The latest COVID-19 surge and resulting staffing shortages across The City’s hospital system are leaving health care workers stressed and strained.
“We are tired, everyone’s tired,” said Jason Negrón-Gonzales, a registered nurse who works part-time in the emergency department at Zuckerberg San Francisco General Hospital.
“There are folks who have left, and staffing is thinner. The hospital is trying to mitigate that, but we’re more short-handed than before,” he added. “Winter is normally the busiest time of year, so it’s been really hard during the holidays while we’re seeing more people with COVID.”
At least 250 staff at S.F. General were out this week due to COVID, San Francisco Health Director Grant Colfax said in a Health Commission meeting Tuesday. About 70 staff members were out at Laguna Honda Hospital.
“This year, we are challenged more (than during previous COVID waves) because we have more staff out on leave,” said Dr. Susan Ehrlich, CEO of S.F. General Hospital. “We have quite a number of staff out because they are sick with COVID or have high-risk exposure to someone who is COVID positive.”
ICUs are particularly impacted by staffing losses, Ehrlich said. “In the emergency department, we don’t open all our beds because we can’t staff them.”
Already some elective surgeries have been put on hold to keep beds open and staff available.
“We are uniquely impacted with volume at this time,” the hospital CEO said. “We are working with the other hospitals to see if we can reintroduce the idea of level-loading. We are converting as many visits as we can to telehealth right now.”
At S.F. General, nurses are picking up extra shifts to make up for colleagues out sick and doing what they can, Negrón-Gonzales said. But the sheer longevity of the COVID-19 pandemic has taken a physical and emotional toll on many.
“It’s been two years of this,” he said. “People are extending themselves and doing extra, and that works less and less as time goes on.”
As COVID-19 cases skyrocket to new highs, increasing hospitalizations are occurring and expected, even though the omicron variant is showing to be much less severe than its predecessors among those who are vaccinated.
COVID-19 hospitalizations statewide increased by nearly 59% over the last week, going to 9,279 from 5,822 on Thursday, according to state data. The California Hospital Association reported 41% of hospitals are saying they will reach critical staffing levels next week.
The surge and staffing challenges are not a surprise to those on the frontlines who have now seen multiple waves of COVID disrupt workflows and confidence in hospital staff. In September, the American Nurses Association advocated that the U.S. Department of Health and Human Services declare the nursing shortage a national crisis.
Outside of California, other COVID hotspots such as Florida and Montana are recruiting nurses from places such as the Philippines to make up for the nurse shortage.
“Understaffing is not the result of the nursing shortage, but the cause of it,” Zenei Triunfo-Cortez, a registered nurse and a president of National Nurses United, told Congressional leaders in December as the omicron wave began to surge.
Locally, however, hospital bed capacity has remained relatively high compared with other hotspots in California — but that’s rapidly evolving. From Dec. 31 to Thursday, hospitalizations in San Francisco increased by 64%, rising to 133 from 81 over the last week.

Source data

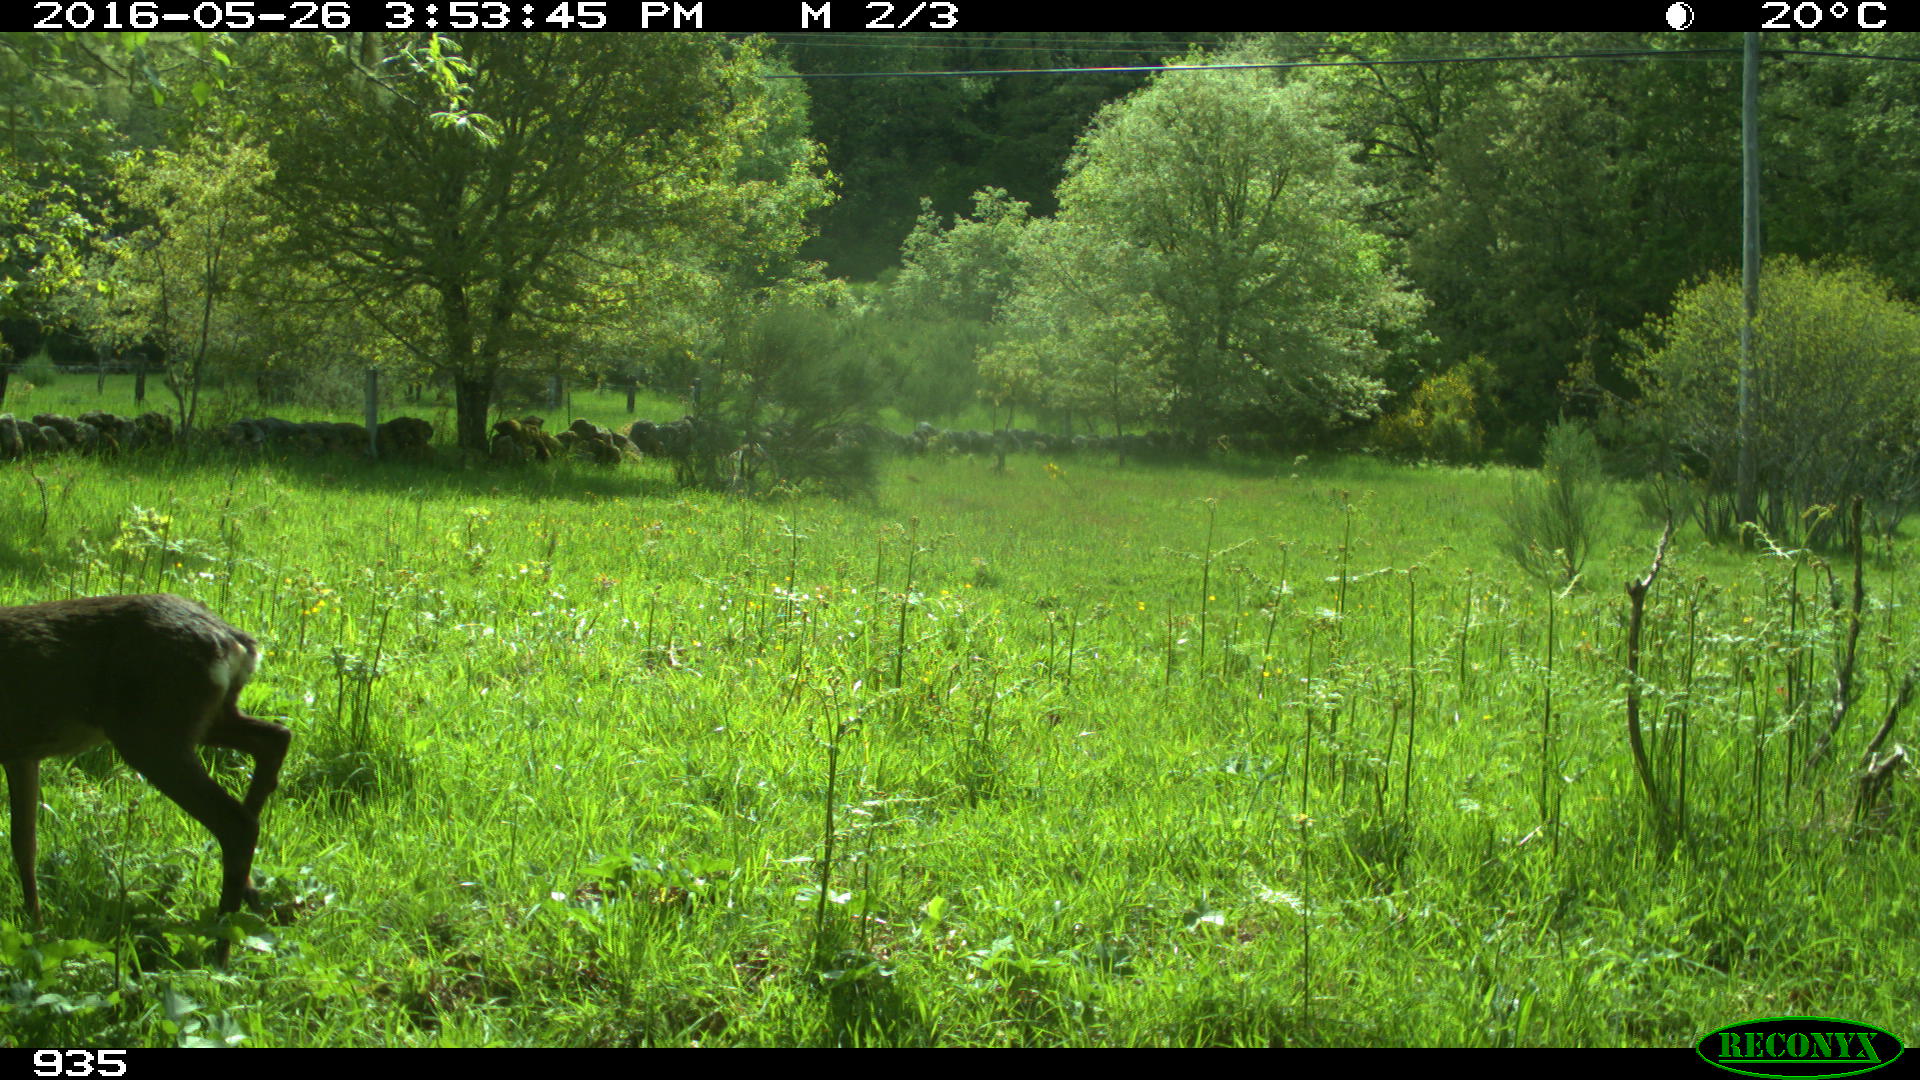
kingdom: Animalia
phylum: Chordata
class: Mammalia
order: Artiodactyla
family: Cervidae
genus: Capreolus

Parts of the exercise
1. Update the hospital staffing article from "As COVID-19 cases" down to "levels next week.", and replace "omicron variant" with "latest variant".
2. In the hospital staffing article, what percentage of hospitals did the California Hospital Association report would reach critical staffing levels the next week?

Responses for each task
1.
As COVID-19 cases skyrocket to new highs, increasing hospitalizations are occurring and expected, even though the latest variant is showing to be much less severe than its predecessors among those who are vaccinated.
COVID-19 hospitalizations statewide increased by nearly 59% over the last week, going to 9,279 from 5,822 on Thursday, according to state data. The California Hospital Association reported 41% of hospitals are saying they will reach critical staffing levels next week.

2. 41%